Collected data entries
━━━━━━━━━━━━━━━━━━━━━━━━━━━━━━

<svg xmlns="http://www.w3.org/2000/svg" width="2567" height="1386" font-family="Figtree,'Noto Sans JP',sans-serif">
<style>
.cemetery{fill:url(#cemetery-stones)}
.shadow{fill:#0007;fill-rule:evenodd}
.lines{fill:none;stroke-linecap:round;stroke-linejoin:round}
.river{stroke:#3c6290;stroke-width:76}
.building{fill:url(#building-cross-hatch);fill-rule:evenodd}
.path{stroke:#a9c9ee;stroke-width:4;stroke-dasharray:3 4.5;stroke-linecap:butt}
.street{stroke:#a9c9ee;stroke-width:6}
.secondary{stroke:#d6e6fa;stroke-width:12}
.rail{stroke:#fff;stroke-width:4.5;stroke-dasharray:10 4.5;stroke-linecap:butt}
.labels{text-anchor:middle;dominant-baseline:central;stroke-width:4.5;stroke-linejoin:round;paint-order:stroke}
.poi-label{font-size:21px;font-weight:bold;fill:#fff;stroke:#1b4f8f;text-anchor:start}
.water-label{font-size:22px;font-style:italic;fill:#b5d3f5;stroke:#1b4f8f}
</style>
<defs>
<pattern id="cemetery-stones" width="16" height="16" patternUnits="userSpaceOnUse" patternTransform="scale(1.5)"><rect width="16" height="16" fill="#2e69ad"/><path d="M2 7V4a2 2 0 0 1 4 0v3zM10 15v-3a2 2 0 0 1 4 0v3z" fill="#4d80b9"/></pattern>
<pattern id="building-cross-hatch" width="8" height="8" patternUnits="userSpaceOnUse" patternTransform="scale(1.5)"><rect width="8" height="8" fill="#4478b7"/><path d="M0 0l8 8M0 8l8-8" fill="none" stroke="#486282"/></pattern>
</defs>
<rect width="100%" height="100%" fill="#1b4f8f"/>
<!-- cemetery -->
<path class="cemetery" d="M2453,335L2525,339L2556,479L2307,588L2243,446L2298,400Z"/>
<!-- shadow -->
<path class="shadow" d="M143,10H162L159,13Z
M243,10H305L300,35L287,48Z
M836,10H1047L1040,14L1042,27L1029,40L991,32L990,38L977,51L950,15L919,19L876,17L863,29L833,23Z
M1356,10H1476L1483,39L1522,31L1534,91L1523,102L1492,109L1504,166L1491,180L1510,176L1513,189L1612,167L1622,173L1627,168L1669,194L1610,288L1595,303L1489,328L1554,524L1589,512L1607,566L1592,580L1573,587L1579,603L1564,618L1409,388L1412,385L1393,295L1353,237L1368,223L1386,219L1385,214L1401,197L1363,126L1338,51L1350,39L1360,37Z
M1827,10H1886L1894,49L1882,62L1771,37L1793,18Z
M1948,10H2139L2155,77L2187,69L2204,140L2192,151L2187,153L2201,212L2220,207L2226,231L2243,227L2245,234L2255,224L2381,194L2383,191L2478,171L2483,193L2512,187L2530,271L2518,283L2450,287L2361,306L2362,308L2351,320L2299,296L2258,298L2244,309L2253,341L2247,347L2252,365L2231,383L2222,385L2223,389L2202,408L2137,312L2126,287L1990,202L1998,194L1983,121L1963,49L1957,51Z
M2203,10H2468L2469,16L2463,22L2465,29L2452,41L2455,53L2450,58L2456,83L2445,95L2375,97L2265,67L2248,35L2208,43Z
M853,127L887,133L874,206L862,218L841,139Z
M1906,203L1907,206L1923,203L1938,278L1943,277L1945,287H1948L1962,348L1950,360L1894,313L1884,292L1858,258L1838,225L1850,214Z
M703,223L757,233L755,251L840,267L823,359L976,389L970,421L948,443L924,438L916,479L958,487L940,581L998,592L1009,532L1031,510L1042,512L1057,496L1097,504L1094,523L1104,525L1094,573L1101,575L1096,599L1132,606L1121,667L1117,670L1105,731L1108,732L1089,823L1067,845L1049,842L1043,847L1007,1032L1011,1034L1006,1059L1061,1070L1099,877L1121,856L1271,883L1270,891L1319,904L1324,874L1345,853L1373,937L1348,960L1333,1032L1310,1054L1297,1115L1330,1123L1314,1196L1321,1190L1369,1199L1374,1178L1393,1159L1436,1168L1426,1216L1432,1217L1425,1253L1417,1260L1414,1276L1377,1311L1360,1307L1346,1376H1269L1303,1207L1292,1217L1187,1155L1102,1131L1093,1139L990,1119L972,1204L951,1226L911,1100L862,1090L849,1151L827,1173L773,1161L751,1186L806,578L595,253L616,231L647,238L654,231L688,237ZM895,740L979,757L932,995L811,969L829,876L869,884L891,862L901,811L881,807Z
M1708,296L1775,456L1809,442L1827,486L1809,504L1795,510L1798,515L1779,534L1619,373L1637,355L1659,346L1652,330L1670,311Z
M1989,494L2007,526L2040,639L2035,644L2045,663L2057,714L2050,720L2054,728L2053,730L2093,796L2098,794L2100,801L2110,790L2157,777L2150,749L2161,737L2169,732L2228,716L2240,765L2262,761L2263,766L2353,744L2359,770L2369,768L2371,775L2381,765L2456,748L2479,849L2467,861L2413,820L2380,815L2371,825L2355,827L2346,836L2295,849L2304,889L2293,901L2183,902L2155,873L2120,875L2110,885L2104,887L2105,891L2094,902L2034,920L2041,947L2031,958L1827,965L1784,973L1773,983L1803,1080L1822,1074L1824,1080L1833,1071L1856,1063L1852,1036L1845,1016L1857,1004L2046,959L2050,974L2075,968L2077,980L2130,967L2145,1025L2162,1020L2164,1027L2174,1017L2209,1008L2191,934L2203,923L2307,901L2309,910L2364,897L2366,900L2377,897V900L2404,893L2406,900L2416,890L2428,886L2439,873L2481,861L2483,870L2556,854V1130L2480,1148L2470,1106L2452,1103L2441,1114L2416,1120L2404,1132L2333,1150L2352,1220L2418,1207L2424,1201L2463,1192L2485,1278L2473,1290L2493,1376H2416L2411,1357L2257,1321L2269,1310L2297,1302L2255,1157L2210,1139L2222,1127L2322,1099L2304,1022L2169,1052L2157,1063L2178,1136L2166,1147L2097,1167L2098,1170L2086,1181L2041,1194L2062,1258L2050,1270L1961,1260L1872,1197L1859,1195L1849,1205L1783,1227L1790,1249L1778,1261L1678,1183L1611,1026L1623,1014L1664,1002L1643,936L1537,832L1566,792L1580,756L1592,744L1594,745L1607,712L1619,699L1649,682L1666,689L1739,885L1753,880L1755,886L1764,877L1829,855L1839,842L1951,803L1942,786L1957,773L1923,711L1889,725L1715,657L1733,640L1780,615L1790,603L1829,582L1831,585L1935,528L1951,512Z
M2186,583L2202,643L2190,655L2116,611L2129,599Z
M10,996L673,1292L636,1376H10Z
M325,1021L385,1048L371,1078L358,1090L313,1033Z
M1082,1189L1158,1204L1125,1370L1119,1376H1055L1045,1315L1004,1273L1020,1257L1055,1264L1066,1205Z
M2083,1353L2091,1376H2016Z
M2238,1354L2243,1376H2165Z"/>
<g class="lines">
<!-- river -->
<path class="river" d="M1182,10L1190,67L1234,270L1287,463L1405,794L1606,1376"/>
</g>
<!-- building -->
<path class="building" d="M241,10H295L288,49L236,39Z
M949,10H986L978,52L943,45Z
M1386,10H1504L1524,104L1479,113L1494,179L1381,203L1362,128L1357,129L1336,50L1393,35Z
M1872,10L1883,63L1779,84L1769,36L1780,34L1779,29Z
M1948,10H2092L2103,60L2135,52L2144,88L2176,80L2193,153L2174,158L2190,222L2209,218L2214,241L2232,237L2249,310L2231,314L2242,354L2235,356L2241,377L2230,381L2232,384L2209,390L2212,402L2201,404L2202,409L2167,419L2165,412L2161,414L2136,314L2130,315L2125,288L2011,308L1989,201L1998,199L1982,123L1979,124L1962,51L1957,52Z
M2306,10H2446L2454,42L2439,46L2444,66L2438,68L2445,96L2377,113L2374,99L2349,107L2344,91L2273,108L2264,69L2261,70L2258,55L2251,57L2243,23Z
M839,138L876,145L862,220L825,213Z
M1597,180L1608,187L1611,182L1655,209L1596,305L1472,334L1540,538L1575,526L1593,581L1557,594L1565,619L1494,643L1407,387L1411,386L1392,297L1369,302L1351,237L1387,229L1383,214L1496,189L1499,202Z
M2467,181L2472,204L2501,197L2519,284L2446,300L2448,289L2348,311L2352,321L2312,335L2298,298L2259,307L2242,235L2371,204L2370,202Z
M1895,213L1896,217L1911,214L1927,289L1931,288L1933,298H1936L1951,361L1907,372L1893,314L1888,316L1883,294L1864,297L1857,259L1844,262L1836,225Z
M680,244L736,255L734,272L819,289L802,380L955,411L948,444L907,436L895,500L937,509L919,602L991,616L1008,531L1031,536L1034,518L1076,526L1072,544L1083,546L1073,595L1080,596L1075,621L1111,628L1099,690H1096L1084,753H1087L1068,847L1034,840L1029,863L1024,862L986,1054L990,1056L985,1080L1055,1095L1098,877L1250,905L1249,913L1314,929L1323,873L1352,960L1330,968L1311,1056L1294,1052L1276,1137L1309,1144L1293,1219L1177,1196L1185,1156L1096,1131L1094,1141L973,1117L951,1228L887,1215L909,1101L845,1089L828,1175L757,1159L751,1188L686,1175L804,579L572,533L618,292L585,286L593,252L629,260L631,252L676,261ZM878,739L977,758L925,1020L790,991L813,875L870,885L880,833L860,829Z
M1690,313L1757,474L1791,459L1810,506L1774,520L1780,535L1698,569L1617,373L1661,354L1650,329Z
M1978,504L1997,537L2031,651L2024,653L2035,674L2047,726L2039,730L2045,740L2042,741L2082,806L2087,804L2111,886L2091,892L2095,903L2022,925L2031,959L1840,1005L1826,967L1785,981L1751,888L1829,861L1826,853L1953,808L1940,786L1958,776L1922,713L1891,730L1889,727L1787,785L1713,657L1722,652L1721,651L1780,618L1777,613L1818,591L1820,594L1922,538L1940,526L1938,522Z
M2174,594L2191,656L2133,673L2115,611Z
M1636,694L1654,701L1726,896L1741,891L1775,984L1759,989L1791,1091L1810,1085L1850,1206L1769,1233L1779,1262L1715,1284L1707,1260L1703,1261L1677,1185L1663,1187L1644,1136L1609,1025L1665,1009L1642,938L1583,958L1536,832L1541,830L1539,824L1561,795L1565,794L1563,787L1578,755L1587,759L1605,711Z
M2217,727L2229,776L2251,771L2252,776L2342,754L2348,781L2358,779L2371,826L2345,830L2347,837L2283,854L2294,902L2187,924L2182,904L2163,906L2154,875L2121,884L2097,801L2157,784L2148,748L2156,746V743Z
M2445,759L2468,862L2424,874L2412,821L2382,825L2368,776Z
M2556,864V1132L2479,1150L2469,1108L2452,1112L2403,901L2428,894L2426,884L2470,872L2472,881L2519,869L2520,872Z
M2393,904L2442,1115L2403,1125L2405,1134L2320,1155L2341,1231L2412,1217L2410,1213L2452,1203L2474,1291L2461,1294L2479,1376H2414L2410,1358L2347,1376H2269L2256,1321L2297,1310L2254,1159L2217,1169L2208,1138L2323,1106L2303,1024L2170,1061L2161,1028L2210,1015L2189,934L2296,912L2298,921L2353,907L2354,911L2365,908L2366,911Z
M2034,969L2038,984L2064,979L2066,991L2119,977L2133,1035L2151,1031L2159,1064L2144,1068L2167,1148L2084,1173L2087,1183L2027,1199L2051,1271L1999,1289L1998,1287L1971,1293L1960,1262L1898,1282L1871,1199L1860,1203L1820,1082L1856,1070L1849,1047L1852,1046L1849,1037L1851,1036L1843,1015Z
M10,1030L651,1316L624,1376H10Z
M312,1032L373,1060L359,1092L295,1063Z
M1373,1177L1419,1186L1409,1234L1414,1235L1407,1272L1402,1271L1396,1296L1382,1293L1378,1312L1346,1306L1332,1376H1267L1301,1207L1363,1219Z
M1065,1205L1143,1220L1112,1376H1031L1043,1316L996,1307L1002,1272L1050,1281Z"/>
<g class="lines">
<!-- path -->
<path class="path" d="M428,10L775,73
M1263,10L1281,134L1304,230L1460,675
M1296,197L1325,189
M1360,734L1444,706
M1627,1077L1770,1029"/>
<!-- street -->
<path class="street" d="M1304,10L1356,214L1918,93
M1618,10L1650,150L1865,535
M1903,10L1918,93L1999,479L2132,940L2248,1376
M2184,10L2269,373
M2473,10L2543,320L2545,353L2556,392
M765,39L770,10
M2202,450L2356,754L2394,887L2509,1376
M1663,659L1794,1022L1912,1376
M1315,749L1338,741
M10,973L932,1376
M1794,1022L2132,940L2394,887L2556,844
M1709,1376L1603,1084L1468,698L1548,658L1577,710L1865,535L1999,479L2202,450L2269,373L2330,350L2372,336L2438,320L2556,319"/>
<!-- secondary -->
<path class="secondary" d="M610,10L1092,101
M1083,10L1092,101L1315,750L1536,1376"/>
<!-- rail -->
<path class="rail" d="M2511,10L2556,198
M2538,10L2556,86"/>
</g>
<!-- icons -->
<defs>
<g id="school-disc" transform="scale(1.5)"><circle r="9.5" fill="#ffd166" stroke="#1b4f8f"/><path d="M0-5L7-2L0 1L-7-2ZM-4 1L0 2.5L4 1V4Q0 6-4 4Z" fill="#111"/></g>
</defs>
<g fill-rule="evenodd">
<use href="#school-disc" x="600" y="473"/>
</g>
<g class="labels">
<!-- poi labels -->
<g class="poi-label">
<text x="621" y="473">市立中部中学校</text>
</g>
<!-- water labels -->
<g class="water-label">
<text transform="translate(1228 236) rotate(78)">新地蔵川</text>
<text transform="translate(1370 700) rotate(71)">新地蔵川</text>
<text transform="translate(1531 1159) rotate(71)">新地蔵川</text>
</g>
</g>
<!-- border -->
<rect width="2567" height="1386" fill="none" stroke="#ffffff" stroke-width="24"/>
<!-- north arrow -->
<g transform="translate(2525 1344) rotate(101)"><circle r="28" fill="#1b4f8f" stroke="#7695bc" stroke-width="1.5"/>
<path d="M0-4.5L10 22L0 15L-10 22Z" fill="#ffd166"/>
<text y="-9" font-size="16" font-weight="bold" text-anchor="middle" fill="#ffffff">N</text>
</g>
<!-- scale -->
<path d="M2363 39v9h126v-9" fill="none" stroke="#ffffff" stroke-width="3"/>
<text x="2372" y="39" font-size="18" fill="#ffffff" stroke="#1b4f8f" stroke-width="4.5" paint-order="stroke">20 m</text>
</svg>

━━━━━━━━━━━━━━━━━━━━━━━━━━━━━━

Exercise directions: Respond with nothing but the number of lines in the entries that contain the string "middle".

Exercise answer: 2